The thing is, I love science! I really do! Science is amazing! But so is philosophy – so much so that personally I like it much more than I like science. Which is why I'd rather see philosophy stay philosophy, you know?
(Incidentally, if you're interested in talking art, please do email me – I enjoy talking about my work, particularly with people skeptical about whether art's practical. :D)
You shouldn't make assumptions based on usernames, at least not in HN, where we value anonymity and privacy.
A life without art would be quite empty indeed, everyone does art and consume art in some way or another, and in the same way everyone does philosophy (eg: thinking about the existence, the meaning of life, etc) at some point, we can't really avoid it. But I don't see the point in having people dedicating their lives to philosophy. Correct me if I'm wrong, but there is hardly any progress. In school I learned that every philosopher, to understand other philosophers, must walk the same path they walked, and every philosopher creates its own path from zero. So what's the point? There is never any progress, other than what they can grab from science. I think it was Aristotheles who decided planets where perfect spheres, because that made more sense. I know, at that time there was little to no science, and everything was mixed up. But I see philosophers are still doing that. The other day I saw a video about determinism by a philosophy professor in a university. The guy didn't fully understand quantum mechanics, he just overheard everything was random at that level, and made stupid conclusions. That's the image I have about philosophy.
If you opened any scientific journal, picked only the articles that seemed the least "relevant" to the mainstream, and quoted their abstracts without delving into the interesting, by which I mean actual, parts of their research, you could probably make scientific study seem stuffy, over-intellectual, and completely unworthy of serious study.
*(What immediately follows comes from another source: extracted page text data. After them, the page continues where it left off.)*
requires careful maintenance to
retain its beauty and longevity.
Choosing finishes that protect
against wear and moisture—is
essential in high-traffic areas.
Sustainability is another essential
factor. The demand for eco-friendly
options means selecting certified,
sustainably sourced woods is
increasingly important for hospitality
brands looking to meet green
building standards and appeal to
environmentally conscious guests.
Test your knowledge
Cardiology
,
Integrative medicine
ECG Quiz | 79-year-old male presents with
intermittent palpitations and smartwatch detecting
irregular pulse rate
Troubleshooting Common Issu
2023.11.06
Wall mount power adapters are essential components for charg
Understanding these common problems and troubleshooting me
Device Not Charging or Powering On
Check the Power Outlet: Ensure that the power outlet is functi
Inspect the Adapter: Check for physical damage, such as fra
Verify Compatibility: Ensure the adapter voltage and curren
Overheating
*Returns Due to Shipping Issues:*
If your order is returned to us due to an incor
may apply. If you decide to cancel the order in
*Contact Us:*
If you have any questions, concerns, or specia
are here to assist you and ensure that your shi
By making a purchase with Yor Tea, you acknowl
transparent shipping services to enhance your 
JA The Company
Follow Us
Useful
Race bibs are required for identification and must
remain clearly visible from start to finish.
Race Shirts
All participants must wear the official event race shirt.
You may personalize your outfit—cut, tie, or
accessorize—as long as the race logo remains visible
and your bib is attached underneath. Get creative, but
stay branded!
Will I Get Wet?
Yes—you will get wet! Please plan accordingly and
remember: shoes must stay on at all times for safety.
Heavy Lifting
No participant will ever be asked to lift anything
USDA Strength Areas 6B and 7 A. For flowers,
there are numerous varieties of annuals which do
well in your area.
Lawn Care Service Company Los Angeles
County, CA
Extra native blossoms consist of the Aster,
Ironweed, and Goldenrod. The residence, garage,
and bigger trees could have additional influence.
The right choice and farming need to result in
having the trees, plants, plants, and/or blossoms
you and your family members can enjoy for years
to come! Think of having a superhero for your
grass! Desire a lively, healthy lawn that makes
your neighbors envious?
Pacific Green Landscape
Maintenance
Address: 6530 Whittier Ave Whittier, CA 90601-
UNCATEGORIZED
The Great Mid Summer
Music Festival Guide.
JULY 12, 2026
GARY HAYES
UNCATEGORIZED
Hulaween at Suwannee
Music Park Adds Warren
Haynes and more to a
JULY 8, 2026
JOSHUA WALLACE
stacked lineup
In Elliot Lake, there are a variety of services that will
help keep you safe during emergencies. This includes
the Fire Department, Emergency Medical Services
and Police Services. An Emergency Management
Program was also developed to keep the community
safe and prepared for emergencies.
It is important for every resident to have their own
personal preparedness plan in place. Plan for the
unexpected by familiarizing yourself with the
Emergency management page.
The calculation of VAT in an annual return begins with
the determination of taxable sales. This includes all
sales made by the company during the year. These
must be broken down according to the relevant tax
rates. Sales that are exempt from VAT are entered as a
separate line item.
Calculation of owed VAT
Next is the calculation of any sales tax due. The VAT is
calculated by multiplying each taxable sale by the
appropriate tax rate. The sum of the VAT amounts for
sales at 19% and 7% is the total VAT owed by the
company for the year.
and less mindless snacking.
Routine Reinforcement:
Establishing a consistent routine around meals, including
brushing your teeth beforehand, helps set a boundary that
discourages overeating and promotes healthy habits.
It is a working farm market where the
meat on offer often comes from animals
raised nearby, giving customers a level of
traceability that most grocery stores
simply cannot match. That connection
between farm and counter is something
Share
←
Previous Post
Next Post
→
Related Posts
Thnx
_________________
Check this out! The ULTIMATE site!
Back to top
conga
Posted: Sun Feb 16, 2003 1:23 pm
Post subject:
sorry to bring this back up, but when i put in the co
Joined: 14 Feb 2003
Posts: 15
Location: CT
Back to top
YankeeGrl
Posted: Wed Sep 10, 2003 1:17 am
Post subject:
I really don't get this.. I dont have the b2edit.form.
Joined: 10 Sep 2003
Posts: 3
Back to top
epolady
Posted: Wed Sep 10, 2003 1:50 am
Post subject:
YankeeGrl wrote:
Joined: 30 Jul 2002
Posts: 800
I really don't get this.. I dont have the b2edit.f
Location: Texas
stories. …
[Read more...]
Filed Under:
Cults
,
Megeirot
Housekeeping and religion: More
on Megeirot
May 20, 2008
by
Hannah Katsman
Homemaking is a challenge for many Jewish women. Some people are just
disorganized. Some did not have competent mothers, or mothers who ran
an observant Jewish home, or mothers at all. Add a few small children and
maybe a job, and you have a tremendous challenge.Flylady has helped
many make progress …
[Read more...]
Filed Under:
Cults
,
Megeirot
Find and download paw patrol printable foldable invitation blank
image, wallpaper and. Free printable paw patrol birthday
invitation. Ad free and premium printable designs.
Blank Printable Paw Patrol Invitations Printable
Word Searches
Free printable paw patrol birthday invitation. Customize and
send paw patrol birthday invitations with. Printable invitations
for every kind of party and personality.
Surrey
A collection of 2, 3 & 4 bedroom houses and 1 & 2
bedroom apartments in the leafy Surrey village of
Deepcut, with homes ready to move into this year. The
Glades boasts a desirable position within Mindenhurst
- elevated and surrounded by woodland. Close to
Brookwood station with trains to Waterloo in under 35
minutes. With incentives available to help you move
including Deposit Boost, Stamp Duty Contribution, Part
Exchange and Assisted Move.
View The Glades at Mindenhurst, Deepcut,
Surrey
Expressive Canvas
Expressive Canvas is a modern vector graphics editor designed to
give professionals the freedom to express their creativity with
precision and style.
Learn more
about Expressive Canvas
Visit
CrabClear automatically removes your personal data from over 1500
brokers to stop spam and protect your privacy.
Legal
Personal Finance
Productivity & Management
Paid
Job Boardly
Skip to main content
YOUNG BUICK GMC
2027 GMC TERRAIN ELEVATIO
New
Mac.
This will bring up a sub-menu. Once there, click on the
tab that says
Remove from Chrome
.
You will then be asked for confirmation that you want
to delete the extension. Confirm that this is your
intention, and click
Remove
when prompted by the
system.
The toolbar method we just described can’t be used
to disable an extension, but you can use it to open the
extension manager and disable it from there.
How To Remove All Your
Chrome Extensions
Hell, look at the critics of scientific education who say things like "Why does my kid need to study fruit flies? What if I want my kid to study humanity instead?" You'd respond that not only does that argument miss the value of studying fruit flies, but it misses the deeper reason why we study science at all.
I would imagine that the article about how atheists experience and connect with religion-inspired works would be relevant to someone trying to design a marketing strategy for a movie based on the Christian musical Les Miserables.
I've found that the little bits of bullshit philosophy I've accrued over the years find second lives as ideals with practical consequences.
By the time you reach Hegel it's all getting a bit silly; and there's a lot of early philosophy that can be dumped because we can directly interrogate reality on things that previous philosophers cannot.
It's like raging about maths or fundamental science. Turing's paper is a work which must be so far outside the ordinary fellow's experience as to be nearly an insult. It also invented the modern computer as a side-effect.
There are many open problems in ethics and metaethics (i.e. what is right and wrong, is that even a thing, etc) that seem (to me) to have pretty clear practical consequences.
I think many of the problems could be phrased in a way to convince most people (that think about this kind of thing) as well.
* Edit: Made my interpretation a little less inflammatory.